Myth #4: Call schedules built manually are balanced and fair.
While it is true that the intent of the scheduler is to build balanced and fair call schedules, the result is often less balanced than one would hope. Yet, this is to be expected, since spreadsheets are simply not able to track all that is needed to keep a call schedule fair.
For instance, some calls are less desirable than others. So, to make things fair, those calls need to be spread out evenly among all the providers. Doing that, however, requires being able to take into account how much call each person is supposed to work, and what call shifts they have already worked in the previous schedules.
That's a lot of information to keep track of manually, which is why imbalances occur. Sophisticated software is needed to balance the call evenly among all providers, while simultaneously accounting for all clinical rules and policies.

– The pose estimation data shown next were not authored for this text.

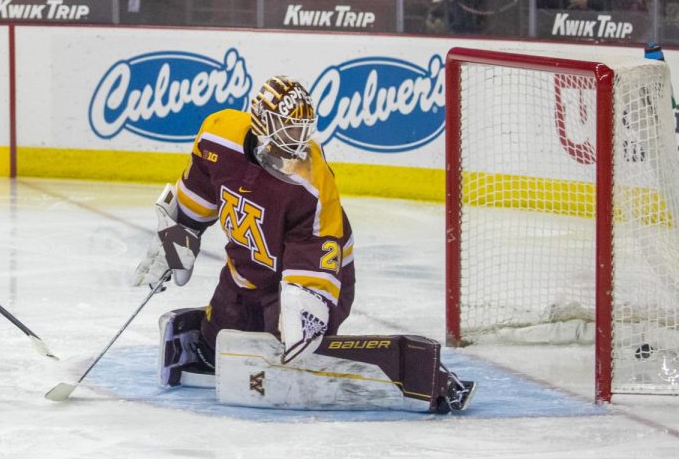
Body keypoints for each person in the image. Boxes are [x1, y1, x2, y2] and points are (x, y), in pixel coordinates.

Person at [132, 76, 474, 414]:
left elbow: (318, 246)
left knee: (291, 348)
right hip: (247, 269)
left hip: (318, 273)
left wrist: (304, 304)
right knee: (213, 341)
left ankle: (411, 374)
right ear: (261, 123)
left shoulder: (312, 180)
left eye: (302, 129)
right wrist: (175, 242)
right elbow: (195, 201)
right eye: (289, 128)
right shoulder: (218, 135)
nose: (297, 139)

Myth #5: Manual call scheduling can grow along with the organization.
This is the myth most people completely fail to consider - until things are out of control. When your practice grows rapidly, manual call scheduling becomes more and more problematic. And the larger the group you need to track, the more fallible the system becomes.
This sets the stage for increasing complaints about the call schedule, and a higher risk of short- or inappropriate staffing.

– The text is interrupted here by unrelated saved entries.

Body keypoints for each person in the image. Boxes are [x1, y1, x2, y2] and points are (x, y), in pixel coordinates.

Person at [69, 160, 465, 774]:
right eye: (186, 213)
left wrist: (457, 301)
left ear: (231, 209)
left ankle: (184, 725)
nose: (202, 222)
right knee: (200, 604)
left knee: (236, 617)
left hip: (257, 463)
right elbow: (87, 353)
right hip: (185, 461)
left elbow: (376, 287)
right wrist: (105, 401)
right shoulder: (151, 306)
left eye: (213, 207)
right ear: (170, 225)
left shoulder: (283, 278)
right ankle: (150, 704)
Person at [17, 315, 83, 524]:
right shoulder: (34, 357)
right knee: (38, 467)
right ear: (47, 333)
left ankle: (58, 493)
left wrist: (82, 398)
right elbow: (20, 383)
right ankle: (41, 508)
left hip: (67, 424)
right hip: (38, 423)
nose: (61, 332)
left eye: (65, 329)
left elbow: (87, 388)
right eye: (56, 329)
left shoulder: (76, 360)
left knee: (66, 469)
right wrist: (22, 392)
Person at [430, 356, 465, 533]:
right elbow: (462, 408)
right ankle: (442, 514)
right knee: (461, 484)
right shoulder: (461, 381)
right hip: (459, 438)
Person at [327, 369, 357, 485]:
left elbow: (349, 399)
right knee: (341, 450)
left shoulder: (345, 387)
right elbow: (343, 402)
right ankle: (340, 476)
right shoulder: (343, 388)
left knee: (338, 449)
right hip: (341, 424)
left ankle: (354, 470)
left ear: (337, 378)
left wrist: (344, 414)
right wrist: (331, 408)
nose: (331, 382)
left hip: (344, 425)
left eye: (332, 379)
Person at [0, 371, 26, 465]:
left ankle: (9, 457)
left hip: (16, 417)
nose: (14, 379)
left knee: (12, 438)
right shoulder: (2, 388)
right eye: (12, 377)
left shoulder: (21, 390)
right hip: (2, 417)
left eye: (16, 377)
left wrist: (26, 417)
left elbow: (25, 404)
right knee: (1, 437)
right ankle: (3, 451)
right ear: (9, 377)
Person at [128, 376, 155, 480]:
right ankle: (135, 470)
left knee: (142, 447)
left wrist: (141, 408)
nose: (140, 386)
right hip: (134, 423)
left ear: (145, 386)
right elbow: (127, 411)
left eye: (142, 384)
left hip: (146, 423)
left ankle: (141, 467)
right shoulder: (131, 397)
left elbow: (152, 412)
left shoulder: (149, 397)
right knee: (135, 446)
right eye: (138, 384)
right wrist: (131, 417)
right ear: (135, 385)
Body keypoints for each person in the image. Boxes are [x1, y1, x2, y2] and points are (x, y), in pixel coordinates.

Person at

Manual scheduling may be perfectly fine for very small practices - but, for any large or growing practice, it will be more trouble than it's worth.
Conclusion: Manual builds are more costly for large practices.
When you figure in the labor, time and overall efficiency costs of scheduling, manual builds are clearly the most expensive choice for any large medical practice.
In fact, the cost of sophisticated call scheduling software is actually far less than the cost of manual builds for any but the smallest medical practices.
Yes, you have Excel - but that doesn't mean your call schedules are the best place to use it.